### Page excerpt
← All writings
AI Networking Topology Fat-Tree Dragonfly MoE Routing Inference Architecture

Fat-Tree Is Lying to You: Network Topology as a First-Class Inference Constraint

Published · 22 min read · By MANISH AI
Abstract. Fat-tree is the default network topology for AI clusters. It was designed for uniform all-to-all traffic — collective communications in distributed training where every node talks to every other node with roughly equal probability. Modern AI inference workloads are not uniform. MoE expert routing creates skewed all-to-few traffic. Prefill-decode disaggregation creates asymmetric producer-consumer pairs. KV cache transfer creates directed high-bandwidth flows between fixed endpoint pairs. Fat-tree is a bad match for all three. This essay argues that network topology is not a data-center infrastructure decision made once at cluster build time — it is a first-class inference constraint that should influence expert co-location decisions, disaggregation placement, and KV routing policy. We derive the traffic patterns of modern inference workloads from first principles, map them onto the bandwidth and latency profiles of Fat-tree, Dragonfly, and Rail-Optimized topologies, and show that topology-unaware scheduling wastes 30-50% of available network capacity on typical production inference loads. The right answer is not a new topology. It is making topology a visible input to the scheduler.
30–50% network capacity wasted by topology-unaware MoE scheduling
bisection bandwidth reduction in 3-tier Fat-tree under adversarial traffic
2–4 μs extra latency per KV transfer hop crossing a spine switch vs. ToR
1 traffic model assumption underlying Fat-tree: uniform all-to-all. AI inference violates it.
Contents
  1. The fat-tree assumption and where it breaks
  2. The three traffic patterns of modern inference
  3. Fat-tree under non-uniform load: the bisection bandwidth trap
  4. Dragonfly: global routing and the locality problem
  5. Rail-optimized: the right topology for the wrong reason
  6. MoE expert routing as a topology problem
  7. Prefill-decode disaggregation and asymmetric flow
  8. KV transfer topology: the missing scheduling input
  9. Making topology a scheduler input
  10. The topology-aware cluster is not a hardware redesign

1. The fat-tree assumption and where it breaks

Fat-tree became the dominant AI cluster topology for a specific reason: it was designed to handle all-to-all collective communications in distributed training with full bisection bandwidth. In an ideal Fat-tree with enough oversubscription ratio, any node can communicate with any other node at line rate simultaneously. The topology is symmetric, non-blocking (in theory), and administratively simple — every port has the same bandwidth, routing is ECMP, and the cluster looks like a flat non-hierarchical network to the application.

The traffic model that justifies Fat-tree is: every node talks to every other node with equal probability, and the aggregate traffic matrix is close to uniform. This is a reasonable model for AllReduce in data-parallel training, where gradient updates from every GPU need to be aggregated and broadcast to every other GPU with roughly equal bandwidth in all directions.

It is not a reasonable model for inference.

Modern inference workloads have structured, non-uniform traffic matrices. The traffic is not uniformly distributed — it concentrates in specific patterns determined by the model architecture, the serving topology, and the request distribution. A Fat-tree network does not distinguish between traffic that crosses three switch hops and traffic that crosses zero — it routes all traffic the same way, burning bandwidth and adding latency on flows that could have stayed local, while creating congestion on uplinks that carry disproportionate traffic.

### Given request 1
In the essay on network topology for AI inference, what routing method does Fat-tree use?
### Given request 2
Return the rows from the line containing "family: Campanulaceae" through the last line of the rows, with both ends included.
The essay and the rows have nothing to do with each other.

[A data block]
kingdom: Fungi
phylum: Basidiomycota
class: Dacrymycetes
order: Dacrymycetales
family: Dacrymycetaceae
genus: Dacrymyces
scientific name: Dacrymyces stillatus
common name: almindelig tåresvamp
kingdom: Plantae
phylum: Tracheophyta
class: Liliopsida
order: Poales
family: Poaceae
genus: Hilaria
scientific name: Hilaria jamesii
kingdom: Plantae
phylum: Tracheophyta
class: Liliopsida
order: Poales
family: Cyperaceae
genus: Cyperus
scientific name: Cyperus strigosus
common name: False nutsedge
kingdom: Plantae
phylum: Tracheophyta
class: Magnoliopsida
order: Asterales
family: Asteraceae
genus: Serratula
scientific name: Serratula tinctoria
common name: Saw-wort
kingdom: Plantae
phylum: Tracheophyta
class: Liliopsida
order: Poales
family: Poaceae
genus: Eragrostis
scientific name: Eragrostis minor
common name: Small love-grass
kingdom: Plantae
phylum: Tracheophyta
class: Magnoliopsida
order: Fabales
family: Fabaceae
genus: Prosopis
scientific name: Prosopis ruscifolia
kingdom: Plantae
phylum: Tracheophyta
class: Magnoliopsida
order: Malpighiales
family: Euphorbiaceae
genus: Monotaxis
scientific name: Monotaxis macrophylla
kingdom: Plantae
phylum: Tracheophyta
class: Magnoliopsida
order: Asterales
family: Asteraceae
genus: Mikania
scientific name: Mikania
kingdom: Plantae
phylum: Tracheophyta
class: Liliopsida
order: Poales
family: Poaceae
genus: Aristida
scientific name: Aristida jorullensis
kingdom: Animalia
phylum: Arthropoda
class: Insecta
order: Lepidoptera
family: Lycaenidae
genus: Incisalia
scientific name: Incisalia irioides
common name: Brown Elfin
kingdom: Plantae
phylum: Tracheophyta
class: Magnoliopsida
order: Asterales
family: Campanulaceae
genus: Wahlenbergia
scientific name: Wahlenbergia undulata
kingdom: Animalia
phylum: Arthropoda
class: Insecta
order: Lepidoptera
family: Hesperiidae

### Written response 1
ECMP.

### Written response 2
family: Campanulaceae
genus: Wahlenbergia
scientific name: Wahlenbergia undulata
kingdom: Animalia
phylum: Arthropoda
class: Insecta
order: Lepidoptera
family: Hesperiidae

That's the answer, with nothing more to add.